Nintendo plans life-sized video game at Universal Studios Japan

Nintendo plans life-sized video game at Universal Studios Japan

J.L. Bonnier, CEO of Universal Studios Japan, speaks during a news briefing in Osaka on Tuesday. (Bloomberg photo)
J.L. Bonnier, CEO of Universal Studios Japan, speaks during a news briefing in Osaka on Tuesday. (Bloomberg photo)

TOKYO: Nintendo fans can soon experience a life-sized video game via a new attraction at Universal Studios Japan.

Super Nintendo World is slated to open this summer in Osaka, featuring a Power Up Band wearable that lets visitors collect coins and battle bosses while exploring a physical environment.

Users track their progress via a smartphone app, according to the theme park operator owned by NBCUniversal LLC.

"Super Nintendo World will provide an experience you cannot have anywhere else," USJ chief executive officer J.L. Bonnier said at a briefing in Osaka yesterday.

He wouldn't divulge further details about rides or other digital offerings, or when they will be available.

Little is known about the attraction, which amounts to a mini theme park developed with Super Mario creator Shigeru Miyamoto.

Universal Studios hinted it will follow classic Nintendo game themes, revolving around a mission to recover a golden mushroom stolen by Bowser Jr, a perennial Mario antagonist.

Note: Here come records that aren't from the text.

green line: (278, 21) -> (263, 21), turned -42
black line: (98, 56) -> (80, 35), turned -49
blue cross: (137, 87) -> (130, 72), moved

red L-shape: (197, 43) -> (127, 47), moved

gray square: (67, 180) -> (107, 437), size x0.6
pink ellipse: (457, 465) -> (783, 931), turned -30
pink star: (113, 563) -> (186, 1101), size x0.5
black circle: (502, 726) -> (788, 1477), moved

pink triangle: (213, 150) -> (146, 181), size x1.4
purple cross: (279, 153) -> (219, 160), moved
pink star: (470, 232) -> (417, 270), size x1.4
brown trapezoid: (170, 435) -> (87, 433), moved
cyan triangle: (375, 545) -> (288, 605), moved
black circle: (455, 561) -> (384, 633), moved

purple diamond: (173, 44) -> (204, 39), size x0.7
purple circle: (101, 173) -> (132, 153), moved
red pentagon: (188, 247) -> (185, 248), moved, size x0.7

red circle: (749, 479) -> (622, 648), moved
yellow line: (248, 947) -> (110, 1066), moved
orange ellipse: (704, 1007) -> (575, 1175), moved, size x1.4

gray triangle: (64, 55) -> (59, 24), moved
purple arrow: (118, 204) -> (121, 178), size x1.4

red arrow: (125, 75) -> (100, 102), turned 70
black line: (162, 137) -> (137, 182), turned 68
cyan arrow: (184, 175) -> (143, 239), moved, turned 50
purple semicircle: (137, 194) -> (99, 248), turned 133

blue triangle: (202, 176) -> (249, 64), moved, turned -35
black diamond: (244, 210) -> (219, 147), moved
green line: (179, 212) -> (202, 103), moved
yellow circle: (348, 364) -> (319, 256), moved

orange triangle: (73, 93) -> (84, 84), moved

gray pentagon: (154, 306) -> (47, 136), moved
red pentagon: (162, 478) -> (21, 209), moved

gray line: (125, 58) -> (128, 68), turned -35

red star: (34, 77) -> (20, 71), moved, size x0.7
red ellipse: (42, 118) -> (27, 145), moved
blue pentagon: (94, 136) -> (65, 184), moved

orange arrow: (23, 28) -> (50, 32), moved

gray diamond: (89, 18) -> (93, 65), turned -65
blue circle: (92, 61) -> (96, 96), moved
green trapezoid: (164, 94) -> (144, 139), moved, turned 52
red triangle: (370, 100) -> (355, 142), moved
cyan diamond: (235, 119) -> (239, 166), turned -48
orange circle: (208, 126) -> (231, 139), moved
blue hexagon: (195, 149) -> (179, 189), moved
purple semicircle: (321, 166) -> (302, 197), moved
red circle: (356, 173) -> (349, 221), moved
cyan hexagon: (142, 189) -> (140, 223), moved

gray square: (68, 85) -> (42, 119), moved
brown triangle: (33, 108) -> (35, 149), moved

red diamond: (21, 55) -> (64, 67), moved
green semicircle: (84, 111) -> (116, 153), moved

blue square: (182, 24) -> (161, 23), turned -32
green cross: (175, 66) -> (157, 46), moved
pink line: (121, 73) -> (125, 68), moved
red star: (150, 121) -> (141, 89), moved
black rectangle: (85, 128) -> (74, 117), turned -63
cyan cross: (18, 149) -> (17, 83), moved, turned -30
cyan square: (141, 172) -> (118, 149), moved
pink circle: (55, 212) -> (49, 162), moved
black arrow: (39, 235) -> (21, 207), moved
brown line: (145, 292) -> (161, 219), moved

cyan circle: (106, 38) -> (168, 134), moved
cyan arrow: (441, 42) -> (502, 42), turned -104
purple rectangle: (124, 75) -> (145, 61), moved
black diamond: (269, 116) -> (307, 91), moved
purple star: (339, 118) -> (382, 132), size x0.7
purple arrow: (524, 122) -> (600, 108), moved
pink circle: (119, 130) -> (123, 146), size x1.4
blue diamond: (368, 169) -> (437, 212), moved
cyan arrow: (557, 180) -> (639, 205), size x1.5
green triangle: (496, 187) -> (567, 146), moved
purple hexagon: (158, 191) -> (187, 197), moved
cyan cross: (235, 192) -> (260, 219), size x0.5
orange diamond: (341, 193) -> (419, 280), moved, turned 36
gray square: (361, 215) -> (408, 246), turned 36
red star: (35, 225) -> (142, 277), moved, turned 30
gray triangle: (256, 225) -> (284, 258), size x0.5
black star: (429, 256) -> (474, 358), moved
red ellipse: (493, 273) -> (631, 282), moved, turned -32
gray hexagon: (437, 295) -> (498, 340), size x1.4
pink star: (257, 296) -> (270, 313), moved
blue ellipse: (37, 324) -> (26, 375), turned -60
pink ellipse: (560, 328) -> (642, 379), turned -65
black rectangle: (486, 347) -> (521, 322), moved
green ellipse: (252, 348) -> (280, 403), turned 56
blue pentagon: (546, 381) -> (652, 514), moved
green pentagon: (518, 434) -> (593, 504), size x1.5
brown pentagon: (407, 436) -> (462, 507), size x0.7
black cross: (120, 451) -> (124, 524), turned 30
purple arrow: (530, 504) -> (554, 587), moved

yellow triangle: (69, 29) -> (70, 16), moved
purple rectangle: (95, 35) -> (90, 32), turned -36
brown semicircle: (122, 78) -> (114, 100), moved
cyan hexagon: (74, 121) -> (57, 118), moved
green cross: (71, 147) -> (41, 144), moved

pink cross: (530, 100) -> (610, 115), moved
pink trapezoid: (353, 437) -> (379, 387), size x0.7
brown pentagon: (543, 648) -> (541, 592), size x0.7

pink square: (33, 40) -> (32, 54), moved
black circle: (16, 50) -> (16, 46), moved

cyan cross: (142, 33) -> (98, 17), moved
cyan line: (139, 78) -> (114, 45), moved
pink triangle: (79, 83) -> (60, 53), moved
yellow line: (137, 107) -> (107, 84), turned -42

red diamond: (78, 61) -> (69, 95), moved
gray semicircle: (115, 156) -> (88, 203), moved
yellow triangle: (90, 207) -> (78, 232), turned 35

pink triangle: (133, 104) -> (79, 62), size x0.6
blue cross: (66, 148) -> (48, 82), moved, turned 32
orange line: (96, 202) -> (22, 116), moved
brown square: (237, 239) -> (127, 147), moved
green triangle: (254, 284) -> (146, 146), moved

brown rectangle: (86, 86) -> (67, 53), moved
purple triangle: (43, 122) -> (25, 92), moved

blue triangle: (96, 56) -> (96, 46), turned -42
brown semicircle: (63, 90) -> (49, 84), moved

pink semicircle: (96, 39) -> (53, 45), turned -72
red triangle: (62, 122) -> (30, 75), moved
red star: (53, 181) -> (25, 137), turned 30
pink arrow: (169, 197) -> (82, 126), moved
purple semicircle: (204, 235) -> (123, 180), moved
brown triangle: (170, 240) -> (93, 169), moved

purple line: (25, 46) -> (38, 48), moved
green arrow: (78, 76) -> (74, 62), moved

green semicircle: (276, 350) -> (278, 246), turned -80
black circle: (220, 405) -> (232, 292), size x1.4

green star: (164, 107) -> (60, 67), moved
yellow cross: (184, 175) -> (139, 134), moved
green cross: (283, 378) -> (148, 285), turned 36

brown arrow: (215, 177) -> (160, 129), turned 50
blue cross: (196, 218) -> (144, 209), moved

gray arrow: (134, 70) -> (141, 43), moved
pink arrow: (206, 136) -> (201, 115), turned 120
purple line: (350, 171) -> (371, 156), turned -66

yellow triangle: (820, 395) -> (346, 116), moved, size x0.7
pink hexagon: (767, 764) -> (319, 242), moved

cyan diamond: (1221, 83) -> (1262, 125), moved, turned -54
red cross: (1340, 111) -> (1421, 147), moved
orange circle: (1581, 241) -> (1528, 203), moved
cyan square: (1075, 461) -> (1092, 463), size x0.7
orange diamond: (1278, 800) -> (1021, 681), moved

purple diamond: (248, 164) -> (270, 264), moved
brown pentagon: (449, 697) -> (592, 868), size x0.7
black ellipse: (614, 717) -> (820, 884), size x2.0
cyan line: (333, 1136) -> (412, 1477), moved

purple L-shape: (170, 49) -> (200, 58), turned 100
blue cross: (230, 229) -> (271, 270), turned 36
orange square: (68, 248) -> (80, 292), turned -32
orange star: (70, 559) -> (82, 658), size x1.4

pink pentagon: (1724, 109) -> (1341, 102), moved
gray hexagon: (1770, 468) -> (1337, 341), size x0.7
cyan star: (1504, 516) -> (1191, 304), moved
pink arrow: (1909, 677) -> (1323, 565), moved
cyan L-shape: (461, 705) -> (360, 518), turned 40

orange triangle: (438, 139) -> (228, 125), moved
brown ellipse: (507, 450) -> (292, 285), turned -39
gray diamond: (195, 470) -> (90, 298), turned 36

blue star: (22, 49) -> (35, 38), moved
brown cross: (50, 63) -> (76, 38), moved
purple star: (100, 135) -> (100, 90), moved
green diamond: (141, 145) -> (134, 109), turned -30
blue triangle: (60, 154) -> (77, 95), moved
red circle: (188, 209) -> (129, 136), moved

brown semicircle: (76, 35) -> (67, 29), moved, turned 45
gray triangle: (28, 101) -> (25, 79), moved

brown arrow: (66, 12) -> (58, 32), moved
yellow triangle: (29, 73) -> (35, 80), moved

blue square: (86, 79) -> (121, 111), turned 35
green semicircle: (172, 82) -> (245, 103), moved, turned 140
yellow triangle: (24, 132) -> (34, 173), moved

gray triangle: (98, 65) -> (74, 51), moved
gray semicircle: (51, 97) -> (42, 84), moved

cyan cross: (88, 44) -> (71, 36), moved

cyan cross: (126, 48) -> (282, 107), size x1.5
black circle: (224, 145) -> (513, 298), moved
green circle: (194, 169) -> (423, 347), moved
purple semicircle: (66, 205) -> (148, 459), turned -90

The attraction will also house familiar game locations including the Mushroom Kingdom, Mario Kart, Peach's Castle and Bowser's Fortress.

Super Nintendo World will also make it to the operator's parks in Hollywood, Orlando and Singapore, though no dates are available.

Nintendo's late president, Satoru Iwata, first announced plans for a theme park in May 2015 as part of a broader opening-up of the company's iconic characters for use beyond its own devices.

At the time, the move prompted speculation that the Kyoto-based game maker may follow Walt Disney Co's strategy when it comes to maximizing the value of their intellectual properties.

Since then, Nintendo has launched a number of smartphone games, including a free-to-play version of the Mario Kart franchise, but making hit titles exclusive to its own hardware is still the core business.